Historic Caribbean student demonstration now on film

Tuesday, March 25, 2014

Caribbean people have changed history: some of them were Trinidadian Henry Sylvester-Williams, who hosted the First Pan-African Conference in London in 1900; Jamaican Marcus Garvey, who started the Black Star Line in the US in 1919; and Trinidadian Kwame Ture, a leader of SNCC and Black Panthers in the mid-20th century US Civil Rights movement. One group of Caribbean people who has also made history is the West Indian students who took over the computer lab of Sir George Williams University in Montreal, Quebec, Canada, in 1969. (The university is now part of Concordia University.) Referred to as The Computer Riot or the Sir George Williams Affair, it changed not only the university—which would make important student-centred reforms afterwards—but also its participants, who went on to influence revolutionary events in the Caribbean as well. Trinidad-born filmmaker Selwyn Jacob is now documenting the historic event a release from the T&T Film Company said. A producer with the Canadian Film Board, Jacob was in Trinidad in February and March to shoot footage for the documentary feature The Ninth Floor.

In an interview on March 10, Jacob said he had long wanted to make a film on the dramatic event. He said that as a young man, he promised himself, “If I ever did make it to film school… I’d like to tell this story. It was a bit of ambivalence for me. I wasn’t the aggressive type of student. I wondered if I were in that position what I would have done.” The incident, variously referred to by historical and journalistic sources as a riot or as a protest, had its roots in 1968 when six West Indian students protested allegedly racist grading by one of the university’s lecturers.

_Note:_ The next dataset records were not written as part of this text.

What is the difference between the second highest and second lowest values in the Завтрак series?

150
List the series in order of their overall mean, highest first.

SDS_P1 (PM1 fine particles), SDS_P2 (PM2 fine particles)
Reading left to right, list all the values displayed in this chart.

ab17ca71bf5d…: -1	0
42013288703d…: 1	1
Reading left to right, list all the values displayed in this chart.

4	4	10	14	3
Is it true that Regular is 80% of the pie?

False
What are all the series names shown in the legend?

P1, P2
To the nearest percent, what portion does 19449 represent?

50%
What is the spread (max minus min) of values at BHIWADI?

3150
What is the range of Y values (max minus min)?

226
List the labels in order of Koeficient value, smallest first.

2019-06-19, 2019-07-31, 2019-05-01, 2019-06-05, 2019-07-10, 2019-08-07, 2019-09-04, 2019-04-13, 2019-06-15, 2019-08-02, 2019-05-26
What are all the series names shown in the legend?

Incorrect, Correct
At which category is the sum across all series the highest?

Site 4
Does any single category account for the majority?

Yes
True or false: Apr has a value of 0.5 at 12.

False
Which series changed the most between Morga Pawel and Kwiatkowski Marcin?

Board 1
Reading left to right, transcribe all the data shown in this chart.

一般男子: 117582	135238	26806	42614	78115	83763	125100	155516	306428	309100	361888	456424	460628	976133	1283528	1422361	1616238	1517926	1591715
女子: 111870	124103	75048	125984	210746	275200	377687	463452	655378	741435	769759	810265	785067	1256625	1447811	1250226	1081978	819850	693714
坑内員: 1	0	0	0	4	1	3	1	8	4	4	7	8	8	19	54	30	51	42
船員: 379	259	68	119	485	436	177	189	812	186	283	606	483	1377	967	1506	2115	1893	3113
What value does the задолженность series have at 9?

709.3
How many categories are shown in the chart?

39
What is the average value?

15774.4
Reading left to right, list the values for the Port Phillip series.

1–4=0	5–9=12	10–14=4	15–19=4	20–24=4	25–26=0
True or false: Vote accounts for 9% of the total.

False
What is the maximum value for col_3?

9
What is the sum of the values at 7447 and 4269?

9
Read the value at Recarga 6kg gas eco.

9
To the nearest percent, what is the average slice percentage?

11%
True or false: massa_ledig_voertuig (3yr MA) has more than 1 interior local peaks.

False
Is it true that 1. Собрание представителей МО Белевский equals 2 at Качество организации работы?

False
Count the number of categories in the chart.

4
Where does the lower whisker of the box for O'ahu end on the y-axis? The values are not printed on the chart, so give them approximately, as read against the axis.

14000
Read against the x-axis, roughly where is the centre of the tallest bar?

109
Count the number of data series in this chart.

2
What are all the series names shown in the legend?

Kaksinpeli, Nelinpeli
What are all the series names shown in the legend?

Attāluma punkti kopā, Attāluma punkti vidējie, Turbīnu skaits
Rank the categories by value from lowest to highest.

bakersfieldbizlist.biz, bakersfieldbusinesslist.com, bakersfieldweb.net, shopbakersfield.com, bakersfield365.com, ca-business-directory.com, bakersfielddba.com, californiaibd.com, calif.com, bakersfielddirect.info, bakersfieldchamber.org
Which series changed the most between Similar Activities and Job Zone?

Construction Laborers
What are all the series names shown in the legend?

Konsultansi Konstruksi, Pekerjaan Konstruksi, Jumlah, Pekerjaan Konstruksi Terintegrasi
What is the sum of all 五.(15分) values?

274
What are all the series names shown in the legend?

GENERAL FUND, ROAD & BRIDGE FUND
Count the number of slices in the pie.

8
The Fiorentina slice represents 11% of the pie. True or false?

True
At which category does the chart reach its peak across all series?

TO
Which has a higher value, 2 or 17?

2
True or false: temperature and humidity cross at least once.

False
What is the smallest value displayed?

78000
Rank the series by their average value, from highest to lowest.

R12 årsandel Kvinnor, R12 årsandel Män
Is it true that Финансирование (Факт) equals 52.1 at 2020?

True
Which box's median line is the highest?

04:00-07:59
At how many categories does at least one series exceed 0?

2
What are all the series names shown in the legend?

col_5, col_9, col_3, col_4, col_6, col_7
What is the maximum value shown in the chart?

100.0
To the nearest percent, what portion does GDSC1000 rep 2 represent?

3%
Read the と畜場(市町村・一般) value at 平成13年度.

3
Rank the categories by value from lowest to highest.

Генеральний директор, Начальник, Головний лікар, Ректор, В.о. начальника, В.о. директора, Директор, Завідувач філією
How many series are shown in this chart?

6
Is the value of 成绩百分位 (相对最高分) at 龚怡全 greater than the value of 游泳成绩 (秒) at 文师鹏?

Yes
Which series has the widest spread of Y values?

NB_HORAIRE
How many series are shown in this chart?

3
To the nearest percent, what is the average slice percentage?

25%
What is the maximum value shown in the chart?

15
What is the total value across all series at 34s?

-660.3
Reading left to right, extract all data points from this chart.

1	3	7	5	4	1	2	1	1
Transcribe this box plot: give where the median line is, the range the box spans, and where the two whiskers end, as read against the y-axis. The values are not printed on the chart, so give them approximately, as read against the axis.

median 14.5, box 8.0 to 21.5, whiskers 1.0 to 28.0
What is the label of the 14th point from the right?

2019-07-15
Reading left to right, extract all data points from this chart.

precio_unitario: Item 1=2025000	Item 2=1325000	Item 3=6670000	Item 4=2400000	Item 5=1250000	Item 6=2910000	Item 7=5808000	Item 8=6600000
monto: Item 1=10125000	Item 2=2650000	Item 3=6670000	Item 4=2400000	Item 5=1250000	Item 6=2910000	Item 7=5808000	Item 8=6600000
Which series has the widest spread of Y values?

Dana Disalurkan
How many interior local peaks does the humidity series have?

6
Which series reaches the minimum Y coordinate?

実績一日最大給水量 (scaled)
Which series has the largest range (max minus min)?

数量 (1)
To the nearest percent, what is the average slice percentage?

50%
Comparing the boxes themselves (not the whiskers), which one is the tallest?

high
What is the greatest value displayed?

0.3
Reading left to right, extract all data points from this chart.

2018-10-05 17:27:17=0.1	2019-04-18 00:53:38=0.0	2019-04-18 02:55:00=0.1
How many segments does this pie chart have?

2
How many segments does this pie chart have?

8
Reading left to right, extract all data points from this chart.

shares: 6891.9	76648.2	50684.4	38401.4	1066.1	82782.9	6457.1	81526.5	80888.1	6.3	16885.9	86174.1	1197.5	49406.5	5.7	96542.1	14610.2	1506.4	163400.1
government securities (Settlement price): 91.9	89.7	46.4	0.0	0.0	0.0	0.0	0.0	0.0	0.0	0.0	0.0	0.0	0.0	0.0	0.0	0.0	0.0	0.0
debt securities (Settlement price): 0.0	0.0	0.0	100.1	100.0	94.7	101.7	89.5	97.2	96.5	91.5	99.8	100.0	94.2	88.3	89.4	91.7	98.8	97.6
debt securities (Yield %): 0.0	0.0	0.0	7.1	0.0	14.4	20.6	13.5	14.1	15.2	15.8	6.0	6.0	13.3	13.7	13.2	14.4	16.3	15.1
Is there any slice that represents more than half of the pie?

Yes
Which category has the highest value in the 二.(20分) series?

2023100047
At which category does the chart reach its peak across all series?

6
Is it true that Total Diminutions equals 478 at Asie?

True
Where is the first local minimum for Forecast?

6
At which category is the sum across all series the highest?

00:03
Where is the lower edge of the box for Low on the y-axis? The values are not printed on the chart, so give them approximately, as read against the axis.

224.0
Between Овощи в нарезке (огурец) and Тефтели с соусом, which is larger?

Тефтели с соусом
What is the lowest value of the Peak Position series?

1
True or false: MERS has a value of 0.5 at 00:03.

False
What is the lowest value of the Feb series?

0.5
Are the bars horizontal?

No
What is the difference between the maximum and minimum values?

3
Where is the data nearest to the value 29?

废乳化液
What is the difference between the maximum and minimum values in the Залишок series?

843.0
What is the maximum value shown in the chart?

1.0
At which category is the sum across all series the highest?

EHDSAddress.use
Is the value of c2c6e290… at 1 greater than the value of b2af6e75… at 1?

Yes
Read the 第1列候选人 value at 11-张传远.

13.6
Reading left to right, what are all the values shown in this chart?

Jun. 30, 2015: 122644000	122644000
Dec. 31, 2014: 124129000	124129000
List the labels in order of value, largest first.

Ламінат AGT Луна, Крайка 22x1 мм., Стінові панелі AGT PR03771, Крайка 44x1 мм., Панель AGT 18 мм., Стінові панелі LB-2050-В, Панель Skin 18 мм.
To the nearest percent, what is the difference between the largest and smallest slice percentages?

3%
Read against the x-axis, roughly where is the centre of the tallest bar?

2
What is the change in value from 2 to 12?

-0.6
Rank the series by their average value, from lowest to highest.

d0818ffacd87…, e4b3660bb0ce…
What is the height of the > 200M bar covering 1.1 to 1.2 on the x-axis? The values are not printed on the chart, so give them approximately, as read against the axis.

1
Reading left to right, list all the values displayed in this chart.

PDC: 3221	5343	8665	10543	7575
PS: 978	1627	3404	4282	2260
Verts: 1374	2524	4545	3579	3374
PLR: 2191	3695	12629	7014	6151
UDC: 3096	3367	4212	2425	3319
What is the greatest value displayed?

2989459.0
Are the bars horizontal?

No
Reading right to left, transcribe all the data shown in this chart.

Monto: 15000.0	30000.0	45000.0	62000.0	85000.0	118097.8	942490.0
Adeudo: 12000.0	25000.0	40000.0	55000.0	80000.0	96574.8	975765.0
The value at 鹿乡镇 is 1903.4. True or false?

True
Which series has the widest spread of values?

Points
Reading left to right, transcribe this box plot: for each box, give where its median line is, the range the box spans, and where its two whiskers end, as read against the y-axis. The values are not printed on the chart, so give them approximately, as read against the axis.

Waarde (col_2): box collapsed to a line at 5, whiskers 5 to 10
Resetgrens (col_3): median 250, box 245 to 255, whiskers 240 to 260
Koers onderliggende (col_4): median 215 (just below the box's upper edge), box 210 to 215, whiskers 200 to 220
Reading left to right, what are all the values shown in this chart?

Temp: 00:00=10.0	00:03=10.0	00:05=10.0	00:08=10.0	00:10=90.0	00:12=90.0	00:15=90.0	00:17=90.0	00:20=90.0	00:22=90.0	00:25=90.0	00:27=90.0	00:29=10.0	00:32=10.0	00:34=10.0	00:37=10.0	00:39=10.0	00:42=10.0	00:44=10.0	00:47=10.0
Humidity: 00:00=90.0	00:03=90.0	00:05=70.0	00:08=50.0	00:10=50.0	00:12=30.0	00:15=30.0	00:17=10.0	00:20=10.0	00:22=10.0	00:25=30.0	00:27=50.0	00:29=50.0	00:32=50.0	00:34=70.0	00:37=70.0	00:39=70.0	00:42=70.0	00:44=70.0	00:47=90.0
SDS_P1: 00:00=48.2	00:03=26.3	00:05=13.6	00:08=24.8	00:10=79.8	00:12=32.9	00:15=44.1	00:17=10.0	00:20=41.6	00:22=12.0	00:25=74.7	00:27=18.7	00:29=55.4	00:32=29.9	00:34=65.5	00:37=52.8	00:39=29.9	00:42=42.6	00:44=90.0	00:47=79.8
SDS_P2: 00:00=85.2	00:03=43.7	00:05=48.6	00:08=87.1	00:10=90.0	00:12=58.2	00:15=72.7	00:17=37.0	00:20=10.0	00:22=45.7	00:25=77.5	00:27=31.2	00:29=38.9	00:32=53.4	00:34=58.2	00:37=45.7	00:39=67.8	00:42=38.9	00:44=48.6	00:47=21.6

School administration didn’t respond in a way black students found reassuring. On January 29, 1969, some 400 black students occupied the school’s computer lab on the ninth floor of the Henry F Hall Building to protest the school’s position.

 

It was the largest school occupation in Canadian history, according to Concordia’s student newspaper, The Link. By the end of the protest, which lasted until February 11, computer equipment had been thrown out the window, the lab had been set on fire and the school reported damage to the tune of CAN$3 million, The Link says. According to a Wikipedia article, the protesters said the police set the fire and police blamed the protesters. During his trip home, Jacob filmed interviews with surviving protesters living in Trinidad. His was one of nearly two dozen film shoots facilitated by the T&T Film Company (TTFC) in the past five months. In an interview, Jacob said about the Sir George Williams Affair, “It was an incident that split people along racial lines and within groups. Why would they damage the people’s computers? In a nutshell, that has been something that has been with me for my entire life.”

 

According to the release from the TTFC, while Jacob was in Trinidad, he and Canadian director Mina Shum interviewed artist and author Valerie Belgrave who had been one of those barricaded in the computer lab along with her late ex-husband Ian “Teddy” Belgrave. They also interviewed protesters Lynn Murray and Terrance Ballantyne, and Mark Chang, who was then the president of the West Indian Students Society at the university. Additionally, they interviewed two people who had not been in the protest itself: Hugo Ford, one of the original six students whose complaint led to the riot, and Bukka Rennie, a student there at the time. “The event triggered the revolutionary movement in the Caribbean, in terms of when people started thinking of national pride,” Jacob said. “That nationalism sort of filtered into the Black Power movement—a sense of black pride, nationality and independence.” He said it also might have contributed to the Grenada Revolution, which began on March 13, 1979. Having already filmed for three weeks in Montreal, Jacob and his team came to Trinidad to scout in February, and then filmed for nine days. “We’ve got the bulk of the film in the can and I’d think we’d spend about eight or nine months in editing,” he said.